Bien sûr, je ne souhaite pas le retour d’un fort taux de chômage à Montréal. En même temps, je ne suis pas convaincue que l’UQAM – contrairement à certaines universités états-uniennes et canadiennes-anglaises qui constatent depuis 2017-2018 la stabilisation des inscriptions en histoire, voire une légère hausse[21] – ait touché le fond. J’ai plutôt la nette impression que nous avons encore quelques années difficiles devant nous. Il me semble donc important de nous pencher collectivement sur des solutions possibles à cette situation. Cette réflexion est cruciale pour l’avenir de nos programmes et de nos départements : la baisse des inscriptions vient réduire le nombre de cours que nous pouvons offrir et, ce faisant, elle fragilise davantage la situation déjà précaire des chargées et chargés de cours. À moyen terme, elle limite aussi la possibilité que les départements d’histoire ont d’ouvrir de nouveaux postes et de renouveler le corps professoral, et, du même coup, l’offre de cours.

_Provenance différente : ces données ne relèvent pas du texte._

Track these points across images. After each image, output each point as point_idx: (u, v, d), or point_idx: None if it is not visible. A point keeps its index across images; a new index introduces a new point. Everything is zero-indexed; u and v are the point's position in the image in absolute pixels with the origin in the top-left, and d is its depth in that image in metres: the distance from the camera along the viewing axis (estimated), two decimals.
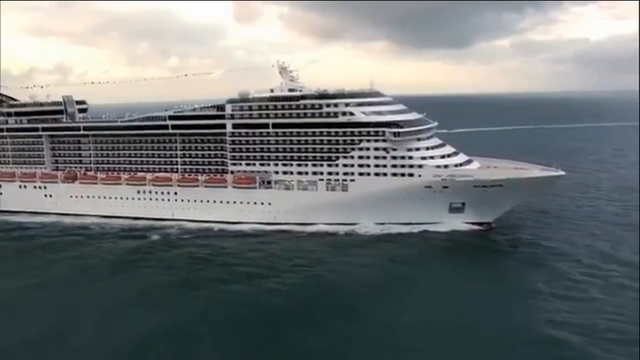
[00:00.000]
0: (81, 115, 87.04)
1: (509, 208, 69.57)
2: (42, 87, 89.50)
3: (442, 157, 68.71)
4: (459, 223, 68.44)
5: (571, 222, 71.16)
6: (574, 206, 79.79)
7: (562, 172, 68.08)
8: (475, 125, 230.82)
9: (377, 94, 72.46)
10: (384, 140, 67.54)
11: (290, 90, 73.37)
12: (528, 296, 47.35)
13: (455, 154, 71.22)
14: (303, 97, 70.76)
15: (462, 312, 44.50)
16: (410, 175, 67.22)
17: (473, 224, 68.83)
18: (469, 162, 70.81)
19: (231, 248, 63.14)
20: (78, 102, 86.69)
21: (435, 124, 74.29)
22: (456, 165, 68.14)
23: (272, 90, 74.04)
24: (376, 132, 67.83)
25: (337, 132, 69.31)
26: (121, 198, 78.82)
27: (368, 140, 68.22)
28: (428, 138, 70.67)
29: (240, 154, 73.79)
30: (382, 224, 68.08)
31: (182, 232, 70.31)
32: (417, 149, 67.91)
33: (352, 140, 68.88)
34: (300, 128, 70.54)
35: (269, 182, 72.88)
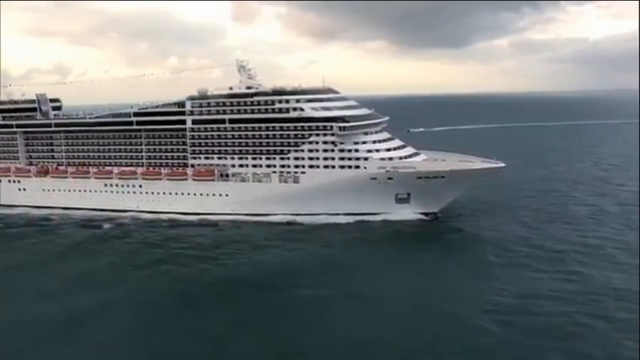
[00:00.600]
0: (55, 112, 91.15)
1: (453, 199, 72.81)
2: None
3: (388, 150, 72.14)
4: (406, 213, 71.71)
5: (511, 212, 74.19)
6: (520, 198, 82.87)
7: (502, 164, 71.39)
8: (472, 123, 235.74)
9: (329, 91, 76.00)
10: (332, 134, 71.00)
11: (248, 87, 76.92)
12: (446, 277, 51.00)
13: (402, 147, 74.64)
14: (257, 94, 74.40)
15: (383, 286, 48.43)
16: (357, 167, 70.67)
17: (420, 214, 72.39)
18: (415, 155, 74.24)
19: (180, 235, 67.10)
20: (52, 100, 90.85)
21: (386, 118, 77.80)
22: (400, 158, 71.57)
23: (231, 88, 77.76)
24: (324, 126, 71.32)
25: (288, 127, 72.86)
26: (89, 191, 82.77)
27: (317, 135, 71.74)
28: (376, 132, 74.08)
29: (200, 148, 77.55)
30: (331, 214, 71.58)
31: (137, 222, 74.36)
32: (364, 143, 71.33)
33: (303, 134, 72.42)
34: (255, 123, 74.17)
35: (226, 175, 76.57)
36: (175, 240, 64.48)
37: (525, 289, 46.12)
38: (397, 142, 74.94)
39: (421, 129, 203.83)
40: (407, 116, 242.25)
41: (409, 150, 74.53)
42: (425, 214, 72.27)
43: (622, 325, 39.14)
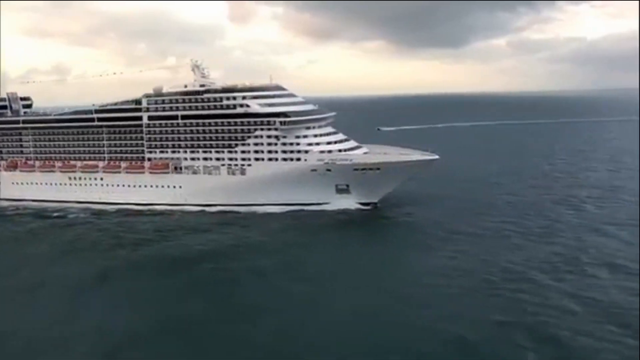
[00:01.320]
0: (25, 110, 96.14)
1: (392, 189, 77.08)
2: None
3: (328, 143, 76.50)
4: (346, 203, 76.10)
5: (447, 202, 78.37)
6: (461, 190, 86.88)
7: (436, 156, 75.64)
8: (462, 121, 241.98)
9: (277, 88, 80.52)
10: (275, 129, 75.50)
11: (201, 85, 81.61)
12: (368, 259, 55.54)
13: (345, 141, 79.00)
14: (207, 92, 79.03)
15: (309, 263, 54.41)
16: (298, 159, 75.10)
17: (360, 204, 76.77)
18: (356, 148, 78.59)
19: (127, 223, 72.28)
20: (22, 99, 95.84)
21: (332, 114, 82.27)
22: (340, 151, 75.88)
23: (185, 86, 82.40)
24: (268, 121, 75.77)
25: (235, 122, 77.39)
26: (55, 184, 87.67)
27: (262, 129, 76.22)
28: (319, 127, 78.43)
29: (155, 142, 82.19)
30: (275, 204, 76.01)
31: (87, 213, 79.52)
32: (305, 136, 75.77)
33: (248, 129, 76.94)
34: (205, 119, 78.76)
35: (180, 168, 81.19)
36: (121, 227, 69.52)
37: (426, 266, 51.58)
38: (339, 137, 79.31)
39: (392, 128, 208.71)
40: (403, 115, 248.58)
41: (351, 144, 78.89)
42: (366, 204, 76.73)
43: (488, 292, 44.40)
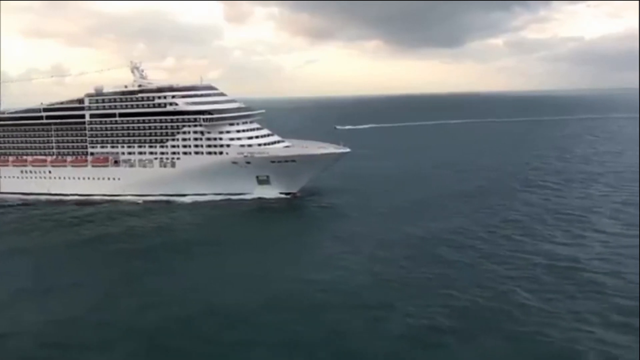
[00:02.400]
0: None
1: (309, 179, 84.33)
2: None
3: (249, 138, 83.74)
4: (268, 193, 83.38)
5: (359, 193, 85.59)
6: (379, 182, 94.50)
7: (347, 150, 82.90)
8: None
9: (207, 88, 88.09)
10: (200, 125, 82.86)
11: (140, 86, 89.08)
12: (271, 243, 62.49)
13: (267, 136, 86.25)
14: (141, 92, 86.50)
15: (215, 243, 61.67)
16: (220, 153, 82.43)
17: (280, 193, 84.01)
18: (278, 142, 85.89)
19: (61, 209, 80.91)
20: None
21: (260, 111, 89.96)
22: (259, 145, 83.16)
23: (126, 87, 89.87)
24: (194, 118, 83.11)
25: (165, 119, 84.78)
26: (9, 177, 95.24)
27: (189, 126, 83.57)
28: (244, 123, 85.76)
29: (97, 138, 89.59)
30: (202, 194, 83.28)
31: (24, 203, 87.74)
32: (228, 132, 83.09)
33: (177, 125, 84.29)
34: (139, 116, 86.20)
35: (118, 162, 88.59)
36: (57, 213, 78.33)
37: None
38: (263, 132, 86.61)
39: (348, 127, 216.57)
40: (375, 114, 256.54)
41: (273, 138, 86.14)
42: (286, 193, 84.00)
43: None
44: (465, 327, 37.25)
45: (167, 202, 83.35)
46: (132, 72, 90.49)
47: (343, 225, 67.00)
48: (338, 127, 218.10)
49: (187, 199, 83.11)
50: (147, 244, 61.61)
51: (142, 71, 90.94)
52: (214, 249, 58.22)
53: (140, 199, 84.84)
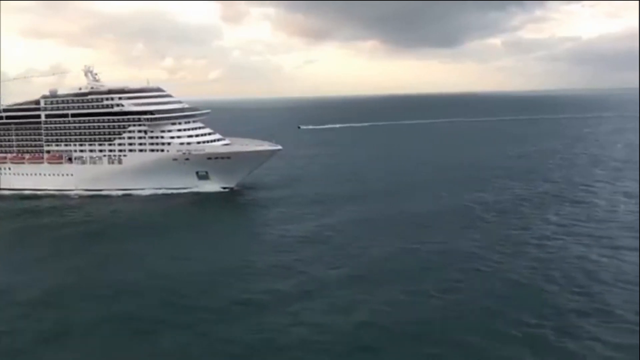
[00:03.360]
0: None
1: (246, 175, 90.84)
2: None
3: (189, 136, 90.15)
4: (208, 187, 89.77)
5: (295, 186, 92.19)
6: (317, 177, 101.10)
7: (279, 147, 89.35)
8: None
9: (154, 90, 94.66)
10: (144, 125, 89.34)
11: (92, 88, 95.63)
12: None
13: (208, 134, 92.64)
14: (91, 93, 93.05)
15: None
16: (162, 150, 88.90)
17: (220, 188, 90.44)
18: (218, 140, 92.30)
19: (16, 201, 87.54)
20: None
21: (205, 112, 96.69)
22: (198, 143, 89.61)
23: (80, 89, 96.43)
24: (138, 118, 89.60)
25: (113, 119, 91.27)
26: None
27: (134, 125, 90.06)
28: (186, 123, 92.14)
29: (52, 137, 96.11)
30: (147, 188, 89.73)
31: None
32: (169, 131, 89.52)
33: (123, 125, 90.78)
34: (90, 117, 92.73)
35: (71, 159, 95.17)
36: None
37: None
38: (204, 131, 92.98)
39: (311, 127, 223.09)
40: (350, 114, 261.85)
41: (213, 137, 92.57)
42: (225, 188, 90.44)
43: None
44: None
45: (114, 196, 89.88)
46: (86, 75, 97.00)
47: (268, 213, 74.73)
48: (302, 127, 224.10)
49: (133, 193, 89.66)
50: (89, 229, 69.16)
51: (96, 74, 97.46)
52: (149, 232, 66.42)
53: (89, 193, 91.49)
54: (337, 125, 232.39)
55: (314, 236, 60.90)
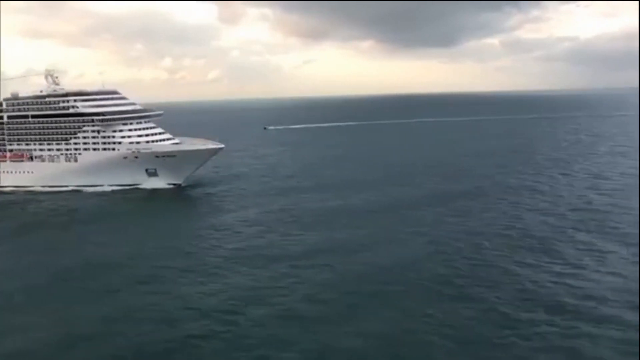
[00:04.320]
0: None
1: (192, 172, 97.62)
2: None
3: (139, 136, 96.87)
4: (156, 184, 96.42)
5: (240, 182, 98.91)
6: (261, 173, 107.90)
7: (222, 145, 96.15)
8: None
9: (110, 93, 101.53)
10: (96, 125, 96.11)
11: (53, 90, 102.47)
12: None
13: (159, 134, 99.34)
14: (49, 96, 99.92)
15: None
16: (113, 149, 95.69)
17: (168, 184, 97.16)
18: (167, 140, 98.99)
19: None
20: None
21: (158, 113, 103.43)
22: (147, 142, 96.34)
23: (41, 91, 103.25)
24: (92, 119, 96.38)
25: (69, 120, 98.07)
26: None
27: (87, 125, 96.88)
28: (138, 123, 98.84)
29: (14, 137, 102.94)
30: (100, 185, 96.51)
31: None
32: (121, 131, 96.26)
33: (78, 125, 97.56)
34: (48, 117, 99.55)
35: (32, 157, 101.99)
36: None
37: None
38: (155, 131, 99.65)
39: (278, 127, 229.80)
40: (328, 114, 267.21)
41: (163, 136, 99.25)
42: (173, 184, 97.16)
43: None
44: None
45: (72, 192, 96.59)
46: (46, 78, 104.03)
47: (209, 206, 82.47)
48: (270, 127, 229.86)
49: (88, 189, 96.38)
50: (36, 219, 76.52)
51: (56, 78, 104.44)
52: (88, 221, 73.74)
53: (46, 189, 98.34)
54: (308, 125, 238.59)
55: (232, 227, 67.38)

Plus largement, comme François-Olivier Dorais et Martin Pâquet l’écrivent, « [n]os sociétés ont besoin de l’histoire[22] ». Comme mes collègues, je ne voudrais pas vivre dans une société où seules les disciplines perçues comme « rentables » seraient valorisées. D’autant plus que nous savons, toutes et tous, que des études en histoire élargissent les horizons et, qui plus est, dotent nos étudiant.e.s de compétences plus importantes que jamais au XXIe siècle, dont la capacité de synthétiser et de distiller de grandes quantités d’information ainsi que la capacité de communiquer de manière claire à l’oral et à l’écrit[23]. Il me semble tout aussi important pour nos sociétés du XXIe siècle de souligner le fait que des études en histoire encouragent le développement de qualités humaines essentielles au vivre-ensemble : l’esprit critique, l’empathie, l’ouverture à la nuance, à l’ambiguïté et aux zones grises, la reconnaissance des inégalités et des injustices qui ont existé dans le passé et la connaissance du fait que celles-ci ont souvent été contestées et parfois même renversées[24].